Who are the typical victims?

According to experts, fraudsters focus on individuals who are less likely to scrutinise or contest fraudulent activity. These include terminally ill patients, whose imminent deaths allow for quick claims, elderly citizens, who may not fully track their financial documentation, and families of deceased persons, whose identities can be used without consent. In rural areas, some victims are entirely unaware that an insurance policy has been issued in their name. Experts added, agents and middlemen may process policies without informing them, using forged signatures or thumb impressions. “This means victims sometimes only discover their involvement in a policy after a claim has been made in their name, by which time the fraudsters have vanished with the payout,” they said.

What is the financial impact?

According to experts, fraudulent claims may account for as much as 15 percent of total insurance claims in India, and this is “a figure that is rising as Aadhaar-related manipulation becomes more common.” While precise numbers are difficult to quantify due to ongoing investigations, he said, the losses are likely to run into hundreds of crores of rupees annually. India’s total annual insurance claims across life, health, and motor segments run into several lakh crore rupees. Industry studies, including those by the Insurance Information Bureau and EY, estimate that 8-15 percent of payouts may be fraudulent. “Even a 1 percent fraud rate would translate into losses worth hundreds of crores. Aadhaar-linked scams make up only a part of this, but their growing prevalence, particularly in health and life policies, including government-backed schemes like PMJJBY suggests the potential losses could run into hundreds of crores each year. These scams do not just impact insurers. The costs are often passed on to genuine policyholders in the form of higher premiums,” they said.

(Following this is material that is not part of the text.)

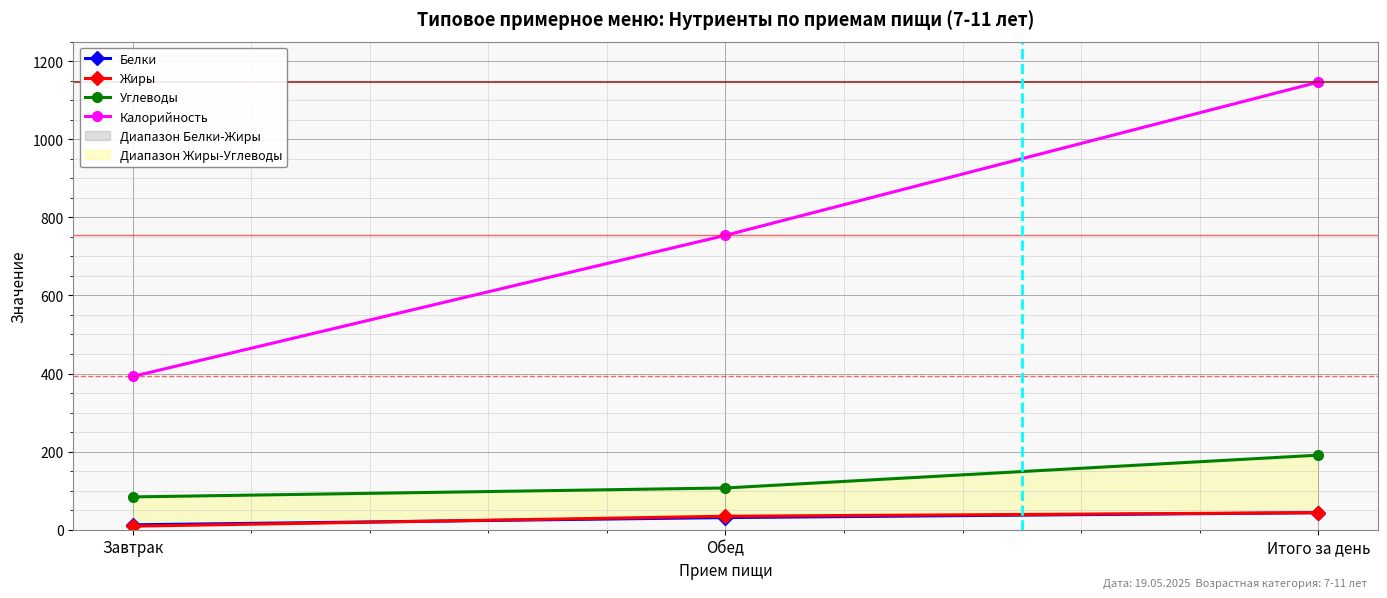

Reading right to left, extract all data points from this chart.

Белки: Итого за день=43.7	Обед=31.1	Завтрак=12.6
Жиры: Итого за день=43.6	Обед=34.5	Завтрак=9.1
Углеводы: Итого за день=191.0	Обед=106.9	Завтрак=84.0
Калорийность: Итого за день=1146.4	Обед=753.9	Завтрак=392.4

What actions are being taken?

According to reports, law enforcement agencies are actively pursuing these cases, with FIRs filed and suspects arrested in multiple States. In Uttar Pradesh alone, dozens of people have been charged, and cross-district investigations are underway to trace connections between local fraud networks. On the industry side, insurers are working closely with the Insurance Information Bureau of India (IIB) to strengthen fraud detection capabilities. This includes building centralised databases of suspicious claims and high-risk agents. The Ministry of Finance has held direct meetings with insurance companies and senior police officials to address systemic loopholes, particularly those related to “insuring the dead.” ICICI Lombard CFO Gopal Balachandran told Moneycontrol that there is also momentum towards tighter KYC protocols, including making real-time Aadhaar authentication mandatory for high-risk schemes. In some cases, insurers are piloting biometric re-verification before settling large claims.

What does this mean for the policyholder?

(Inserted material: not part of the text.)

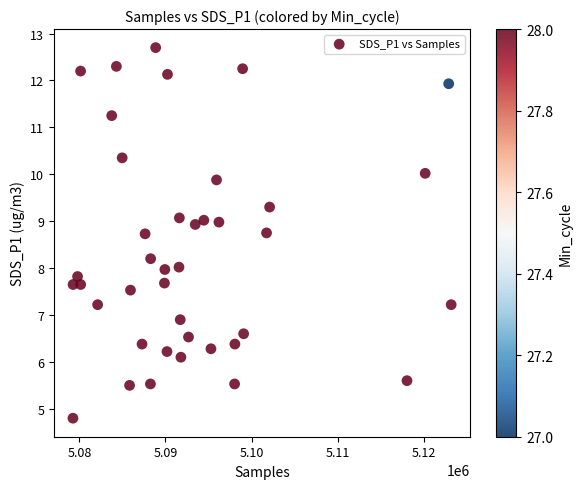

What is the range of X values (max minus min)?

43955.0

For regular customers, experts said, the immediate effect will likely be tighter scrutiny at every stage, whether buying a policy or making a claim. While this could add extra steps, it also increases protection against identity theft and fraudulent claims in your name. Policyholders must mask their Aadhaar number when sharing copies, according to experts, while regularly checking your insurance records to ensure no unauthorised policies have been opened, and being cautious about agents offering “special schemes” or quick payouts. If you suspect misuse, they suggest, report it both to your insurer and to UIDAI, and lodge a police complaint without delay.